Saturday, March 11, 2006

Back to Basics

Gosh, all this intrepid reportage has distracted me from the financial navel-gazing this site promises to provide! So here's the dirt on February. Not that there is dirt in my navel. Or lint. Or rings or belly-dancing jewelry, for that matter. And it's an innie.

Net worth at end of February: $268,002

I changed my 401k contributions a bit, so after taxes & deductions, my pay came to $3,924.75

My expenses for the month totaled $2,502.58, not counting payroll deductions and taxes.
A few selected categories:
Rent is still $850
Telephone: $83.77, which is under budget
Dining: $528.24, not bad, as my budget is $650
Entertainment very high at $172.50 due to the Broadway show
Clothing: $9.00 -- there was my trip to Century 21 but I also returned a parka that I had bought.

The only other areas that came to much were travel and gifts, for my trip to my niece's birthday party, and my accountant's fee.

The bottom line for the month's cash flow was only $1,233.02 because of my $1,100 loss when I sold GM. My investment accounts didn't do very well during the month, but my net worth still ended up increasing by $2,359.

If I do a little FV calculation based on a starting value of $268,000, adding $1400 a month, and a 6% annual interest rate compounded monthly, I'd have over $3 million to retire on 30 years from now.

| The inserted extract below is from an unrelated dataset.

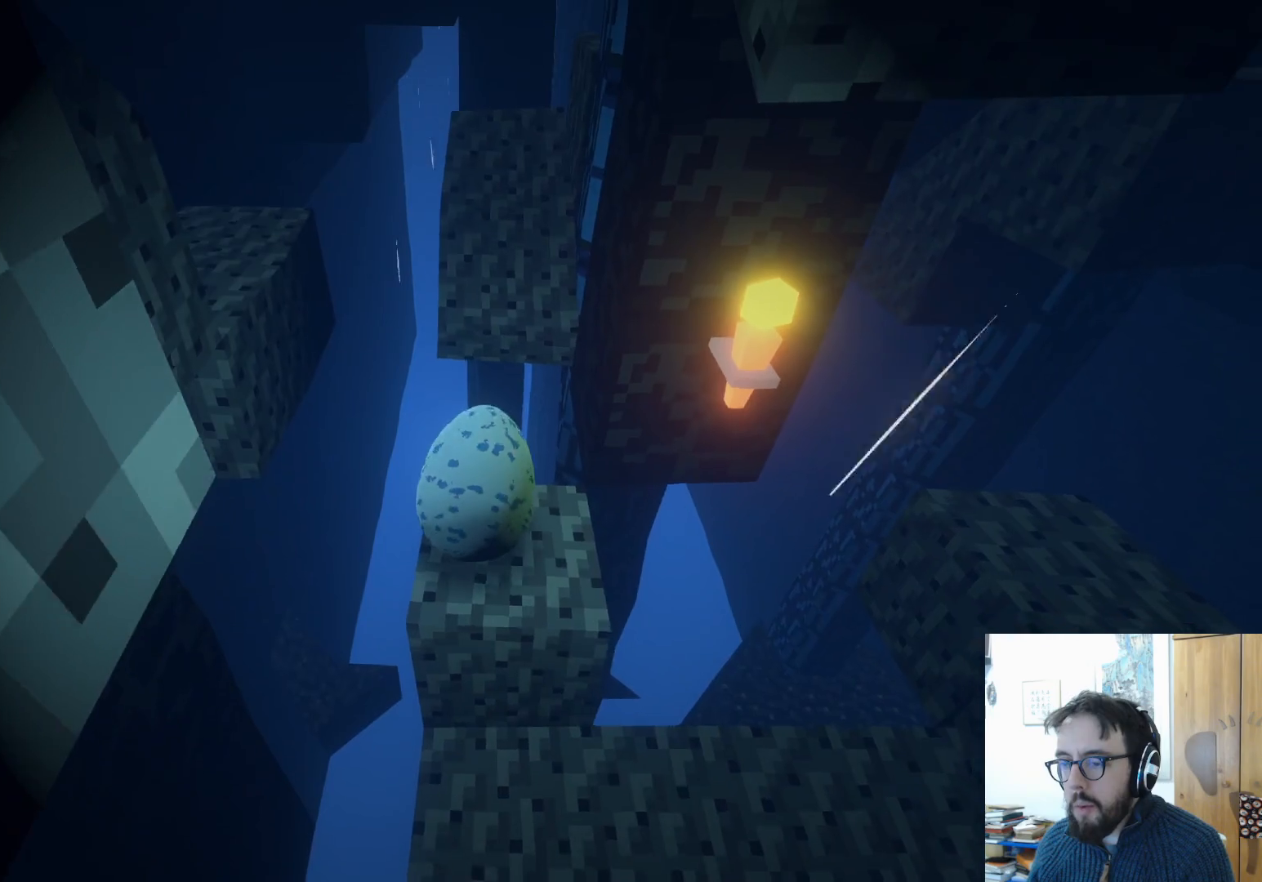
{"buttons": [], "left_stick": "center", "right_stick": "center", "events": [[83, "left_stick", "center"], [150, "left_stick", "up"], [483, "left_stick", "center"]]}
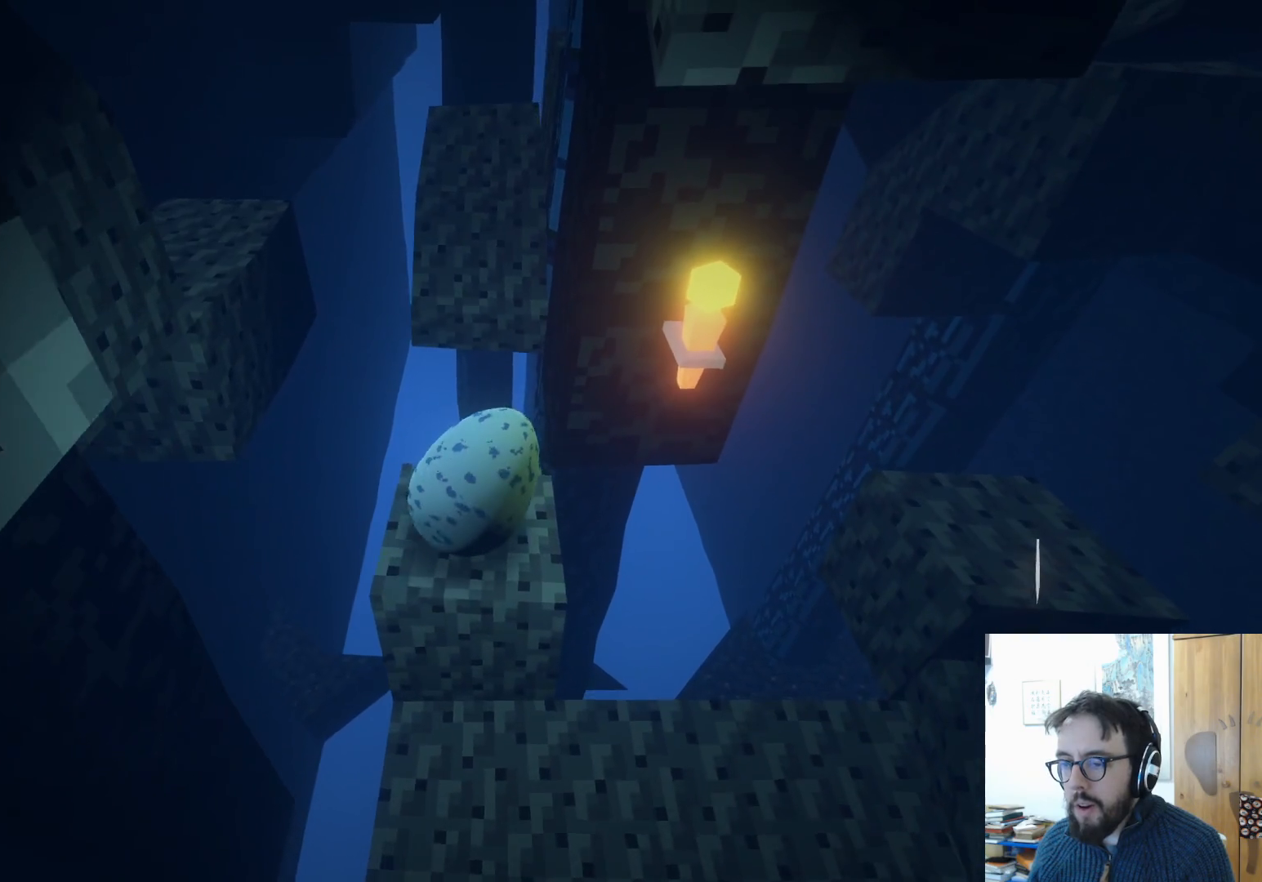
{"buttons": [], "left_stick": "center", "right_stick": "center", "events": [[133, "left_stick", "left"], [400, "left_stick", "center"]]}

Obviously I am not going to save this much every month, and I'm not going to get that return on my entire net worth, and this doesn't take into account a million other factors, but it's kind of a cheery little calculation nonetheless.

2 comments:

Dude said...

I spent the morning catching up on your blog. Seems the real estate market is a core theme in your blog. You've got me rooting for you. Hope you can find a nice condo for your living pleasure. I know you've analyzed and worked the numbers. No valuable tips here but just some food for thought.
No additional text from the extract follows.